# London Stock Exchange Auctions - Impact of market orders?



## kkhliew (14 July 2020)

Hi all. Does anyone know how market orders are treated in LSE open/close auctions? Specifically: During the pre-auction call period, limit orders are incorporated into the order book following the 4 auction principles of maximum volume, minimum surplus, market pressure and reference price. The indicative price, volume and imbalance are worked out from these principles. What about market orders, which are unpriced? How do on-auction market orders impact the indicative price and volume in pre-auction? I've tried looking for reference materials for days, with no success. Any help or guidance much appreciated.


----------



## peter2 (15 July 2020)

Market orders that are placed into an auction will be matched to the auction closing price. Depending on the available volume they may not be completely filled. I'm not sure market orders in an auction can force the auction closing price to go higher/lower so that they're completely filled. I think not.


----------



## kkhliew (16 July 2020)

peter2 said:


> Market orders that are placed into an auction will be matched to the auction closing price. Depending on the available volume they may not be completely filled.
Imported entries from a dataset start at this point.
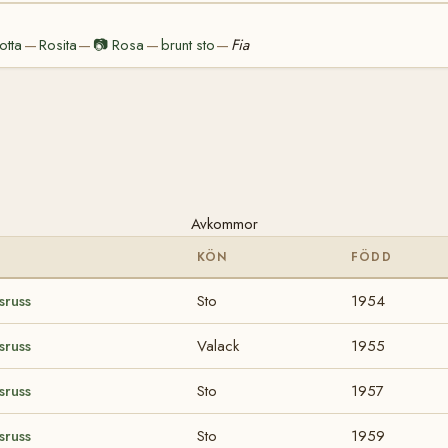
otta
Rosita
📷
Rosa
brunt sto
Fia
—
—
—
—
Avkommor
KÖN
FÖDD
sruss
Sto
1954
sruss
Valack
1955
sruss
Sto
1957
sruss
Sto
1959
I'm not sure market orders in an auction can force the auction closing price to go higher/lower so that they're completely filled. I think not.
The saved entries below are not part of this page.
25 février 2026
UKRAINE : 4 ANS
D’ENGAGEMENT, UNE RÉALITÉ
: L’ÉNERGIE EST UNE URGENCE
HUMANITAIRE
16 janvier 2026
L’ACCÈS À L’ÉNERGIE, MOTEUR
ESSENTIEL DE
Thanks peter2. I suspect that's the case too, in fact I can't think of other ways market orders could be incorporated into the auction order book. Still, I can't find any documentation from LSE to confirm that's the case (or other similar exchanges). It's also slightly counter-intuitive to think that very large market orders won't have any impact on auction price, as is the case in continuous trading.


----------



## peter2 (16 July 2020)

Insto's, market makers and knowledgeable traders won't be placing market orders in an auction because they won't know what they're going to get. I was surprised to read that market orders were even allowed to be placed in the auctions.


----------